**Exercise text**
^^^^^^^^^^^^^^^^
Re: [PATCH 5/24] Introduce vmcs12: a VMCS structure for L1

"Nadav Har'El" <nyh@xxxxxxxxxxxxxxxxxxx> · Sun, 8 Aug 2010 18:09:28 +0300

On Wed, Jun 23, 2010, Avi Kivity wrote about "Re: [PATCH 5/24] Introduce vmcs12: a VMCS structure for L1":
> >+
> >+We describe in much greater detail the theory behind the nested VMX 
> >feature,
> >+its implementation and its performance characteristics, in IBM Research 
> >report
> >+H-0282, "The Turtles Project: Design and Implementation of Nested
> >+Virtualization", available at:
> >+
> >+        http://bit.ly/a0o9te
> 
> Please put the true url in here.

Done.
By the way, since I wrote this, our paper has also been accepted to OSDI 2010
(see http://www.usenix.org/events/osdi10/tech/), so later I will change the
link again to the conference paper.

> >+The current code support running Linux under a nested KVM using shadow
> >+page table (with bypass_guest_pf disabled).
> 
> Might as well remove this, since nvmx will not be merged with such a 
> gaping hole.
> 
> In theory I ought to reject anything that doesn't comply with the spec.  
> In practice I'll accept deviations from the spec, so long as
> 
> - those features aren't used by common guests
> - when the features are attempted to be used, kvm will issue a warning

Ok, I plugged the big gaping hole and left a small invisible hole ;-)

The situation now is that you no longer have to run kvm with bypass_guest_pf,
not on L0 and not on L1. L1 guests will run normally, possibly with
bypass_guest_pf enabled. However, when L2 guests run every page-fault will
cause an exit - regardless of what L0 or L1 tried to define via
PFEC_MASK, PFEC_MATCH and EB[pf].
^^^^^^^^^^^^^^^^
**Directive**
Please answer these about the nested VMX message above, one line each:
(a) What number does the cited IBM Research report carry?
(b) Which conference accepted the paper?
(c) What causes an exit each time L2 guests run?

**Supplied data**
^^^^^^^^^^^^^^^^
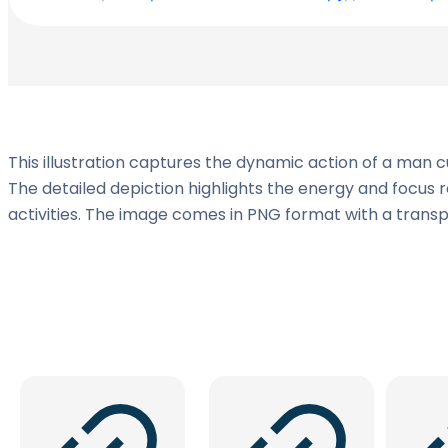
This illustration captures the dynamic action of a man c
The detailed depiction highlights the energy and focus re
activities. The image comes in PNG format with a transp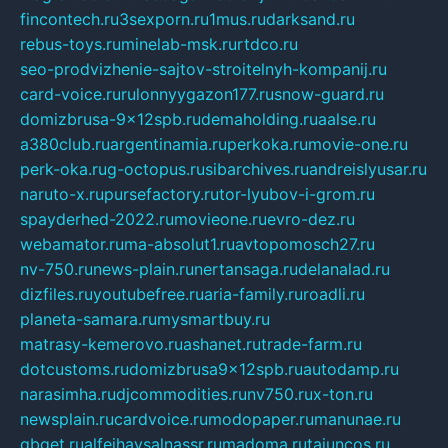
fincontech.ru
3sexporn.ru
1mus.ru
darksand.ru
rebus-toys.ru
minelab-msk.ru
rtdco.ru
seo-prodvizhenie-sajtov-stroitelnyh-kompanij.ru
card-voice.ru
rulonnyygazon177.ru
snow-guard.ru
domizbrusa-9x12spb.ru
demaholding.ru
aalse.ru
a380club.ru
argentinamia.ru
perkoka.ru
movie-one.ru
perk-oka.ru
g-octopus.ru
sibarchives.ru
andreislyusar.ru
naruto-x.ru
pursefactory.ru
tor-lyubov-i-grom.ru
spayderhed-2022.ru
movieone.ru
evro-dez.ru
webamator.ru
ma-absolut1.ru
avtopomosch27.ru
nv-750.ru
news-plain.ru
nertansaga.ru
delanalad.ru
dizfiles.ru
youtubefree.ru
aria-family.ru
roadli.ru
planeta-samara.ru
mysmartbuy.ru
matrasy-kemerovo.ru
ashanet.ru
trade-farm.ru
dotcustoms.ru
domizbrusa9x12spb.ru
autodamp.ru
narasimha.ru
djcommodities.ru
nv750.ru
x-ton.ru
newsplain.ru
cardvoice.ru
modopaper.ru
manunae.ru
gbget.ru
alfeihavsalnassr.ru
madoma.ru
tajuncos.ru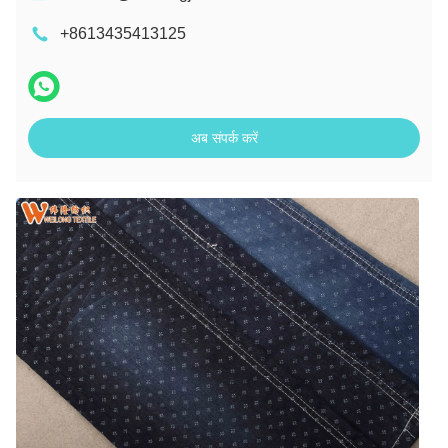
+8613435413125
अब संपर्क करें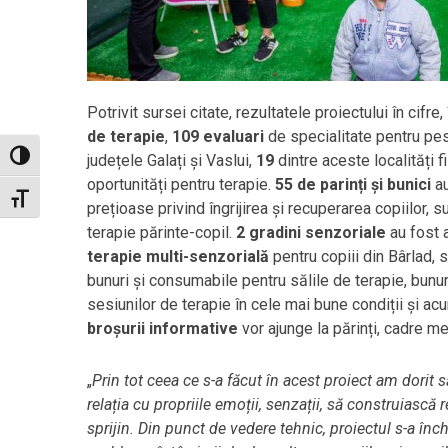
Potrivit sursei citate, rezultatele proiectului în cifr
de terapie
,
109
evaluari
de specialitate pentru pe
județele Galați și Vaslui,
19
dintre aceste localități f
Toggle High Contrast
oportunități pentru terapie.
55 de parinți și bunici
au
Toggle Font size
prețioase privind îngrijirea și recuperarea copiilor,
terapie părinte-copil.
2
gradini senzoriale
au fost 
terapie multi-senzorială
pentru copiii din Bârlad,
bunuri și consumabile pentru sălile de terapie, bunuri
sesiunilor de terapie în cele mai bune condiții și ac
broșurii informative
vor ajunge la părinți, cadre me
„
Prin tot ceea ce s-a făcut în acest proiect am dorit s
relația cu propriile emoții, senzații, să construiască r
sprijin. Din punct de vedere tehnic, proiectul s-a înc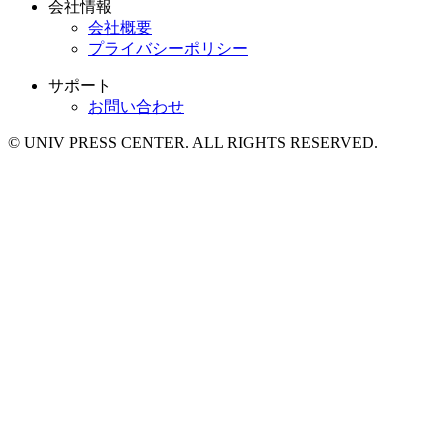
会社情報
会社概要
プライバシーポリシー
サポート
お問い合わせ
© UNIV PRESS CENTER. ALL RIGHTS RESERVED.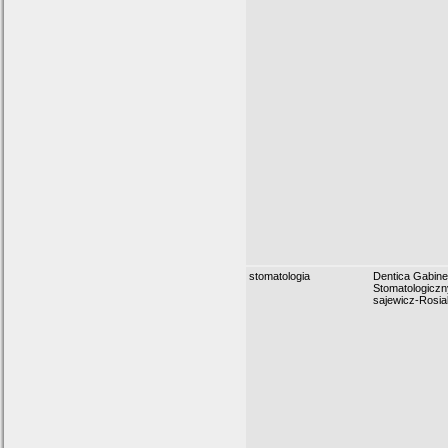
stomatologia
Dentica Gabine
Stomatologicz
sajewicz-Rosia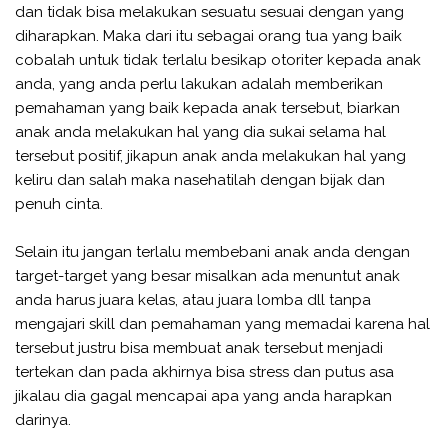
dan tidak bisa melakukan sesuatu sesuai dengan yang
diharapkan. Maka dari itu sebagai orang tua yang baik
cobalah untuk tidak terlalu besikap otoriter kepada anak
anda, yang anda perlu lakukan adalah memberikan
pemahaman yang baik kepada anak tersebut, biarkan
anak anda melakukan hal yang dia sukai selama hal
tersebut positif, jikapun anak anda melakukan hal yang
keliru dan salah maka nasehatilah dengan bijak dan
penuh cinta.
Selain itu jangan terlalu membebani anak anda dengan
target-target yang besar misalkan ada menuntut anak
anda harus juara kelas, atau juara lomba dll tanpa
mengajari skill dan pemahaman yang memadai karena hal
tersebut justru bisa membuat anak tersebut menjadi
tertekan dan pada akhirnya bisa stress dan putus asa
jikalau dia gagal mencapai apa yang anda harapkan
darinya.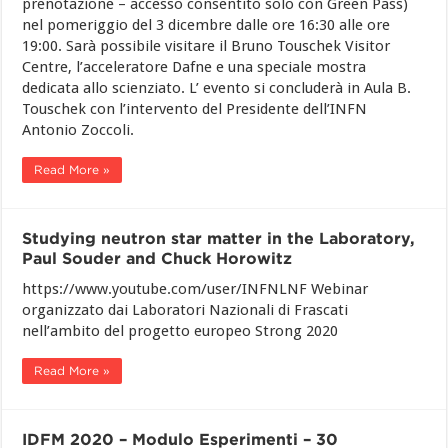
prenotazione – accesso consentito solo con Green Pass)
nel pomeriggio del 3 dicembre dalle ore 16:30 alle ore
19:00. Sarà possibile visitare il Bruno Touschek Visitor
Centre, l’acceleratore Dafne e una speciale mostra
dedicata allo scienziato. L’ evento si concluderà in Aula B.
Touschek con l’intervento del Presidente dell’INFN
Antonio Zoccoli.
Read More »
Studying neutron star matter in the Laboratory,
Paul Souder and Chuck Horowitz
https://www.youtube.com/user/INFNLNF Webinar
organizzato dai Laboratori Nazionali di Frascati
nell’ambito del progetto europeo Strong 2020
Read More »
IDFM 2020 – Modulo Esperimenti – 30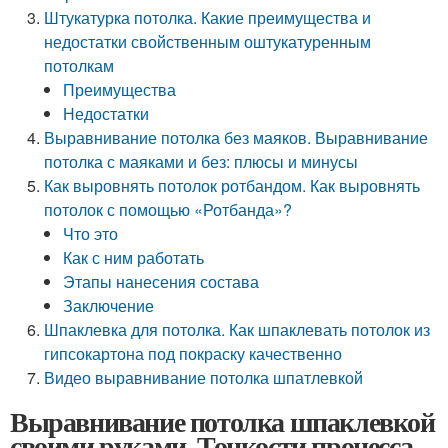
Штукатурка потолка. Какие преимущества и
недостатки свойственным оштукатуренным
потолкам
Преимущества
Недостатки
Выравнивание потолка без маяков. Выравнивание
потолка с маяками и без: плюсы и минусы
Как выровнять потолок ротбандом. Как выровнять
потолок с помощью «Ротбанда»?
Что это
Как с ним работать
Этапы нанесения состава
Заключение
Шпаклевка для потолка. Как шпаклевать потолок из
гипсокартона под покраску качественно
Видео выравнивание потолка шпатлевкой
Выравнивание потолка шпаклевкой
своими руками. Тонкости процесса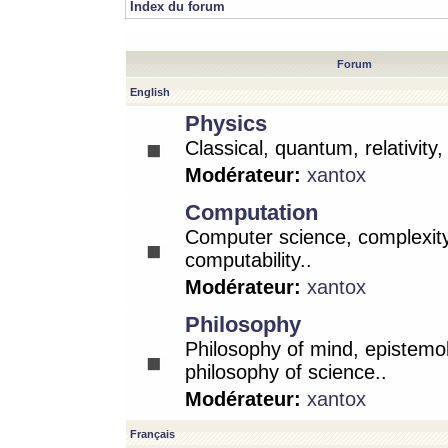
Index du forum
Forum
English
Physics
Classical, quantum, relativity
Modérateur:
xantox
Computation
Computer science, complexity
computability..
Modérateur:
xantox
Philosophy
Philosophy of mind, epistemo
philosophy of science..
Modérateur:
xantox
Français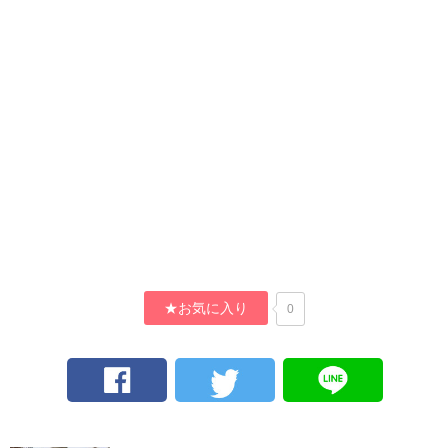
★お気に入り
0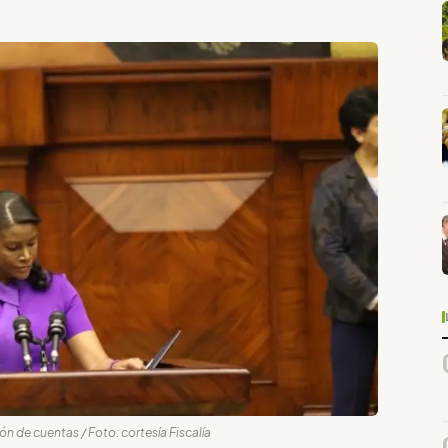
n de cuentas / Foto: cortesía Fiscalía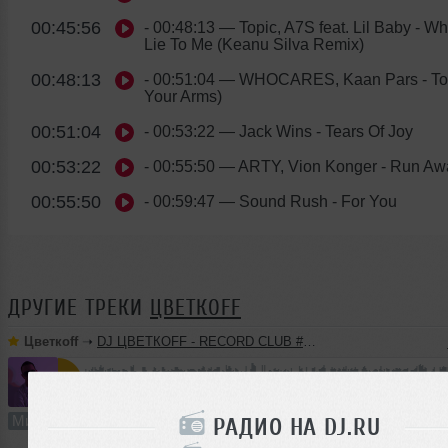
00:45:56
- 00:48:13
— Topic, A7S feat. Lil Baby - W
Lie To Me (Keanu Silva Remix)
00:48:13
- 00:51:04
— WHOCARES, Kaan Pars - Toni
Your Arms)
00:51:04
- 00:53:22
— Jack Wins - Tears Of Joy
00:53:22
- 00:55:50
— ARTY, Vion Konger - Run Aw
00:55:50
- 00:59:47
— Sound Rush - For You
ДРУГИЕ ТРЕКИ
ЦВЕТКОFF
Цветкоff
➝
DJ ЦВЕТКОFF - RECORD CLUB #188 (15-05-2022)
60:19
2473 раза
94
138 MB, 320 
Микс
В плейлист (в 4 плейлистах)
РАДИО НА DJ.RU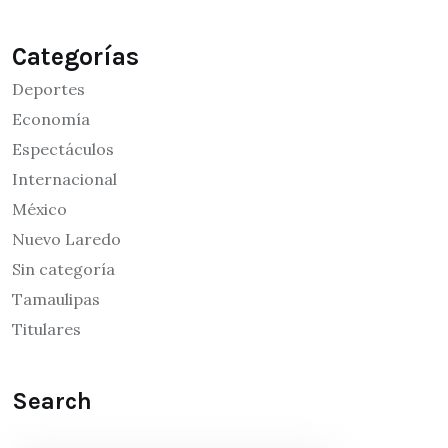
Categorías
Deportes
Economía
Espectáculos
Internacional
México
Nuevo Laredo
Sin categoría
Tamaulipas
Titulares
Search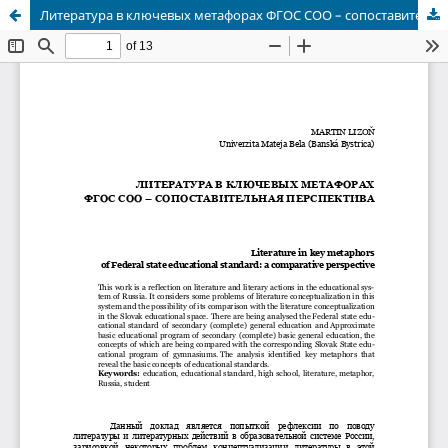
Литература в ключевых метафорах ФГОС СОО – сопоставительная перспектива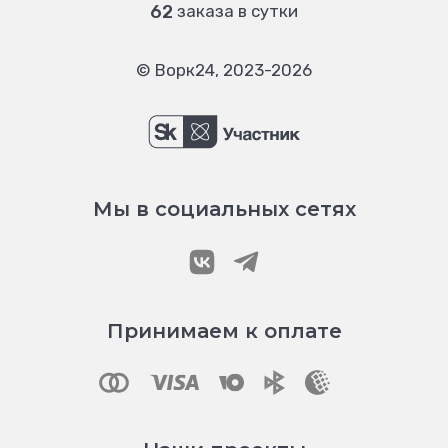
62
заказа в сутки
© Ворк24, 2023-2026
Мы в социальных сетях
Принимаем к оплате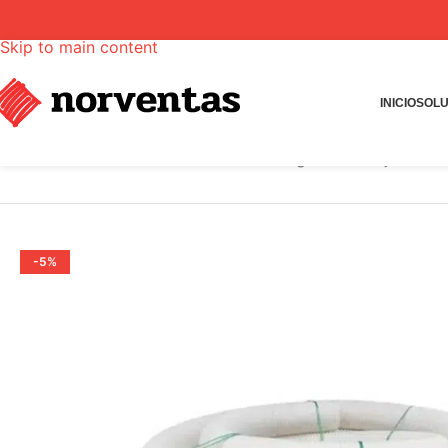
Skip to navigation
Skip to main content
INICIO
SOLU
INICIO
Tienda
Tubería PVC
Tubo Corrugado Drenaje 65 m
-5%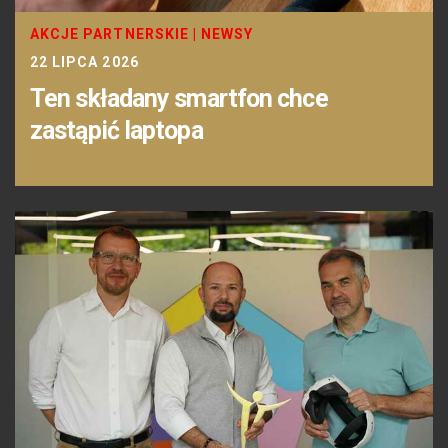
AKCJE PARTNERSKIE
|
NEWSY
22 LIPCA 2026
Ten składany smartfon chce
zastąpić laptopa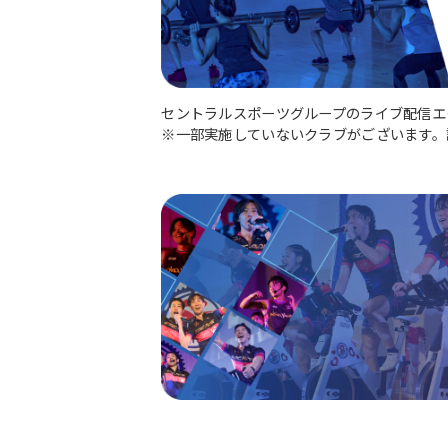
セントラルスポーツグループのライブ配信エ
※一部実施していないクラブがございます。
^^^^^^^^^^^^^^^^
**Response to this exercise**
(a) H-0282
(b) OSDI 2010
(c) Every page-fault causes an exit, regardless of what L0 or L1 defined via PFEC_MASK, PFEC_MATCH and EB[pf].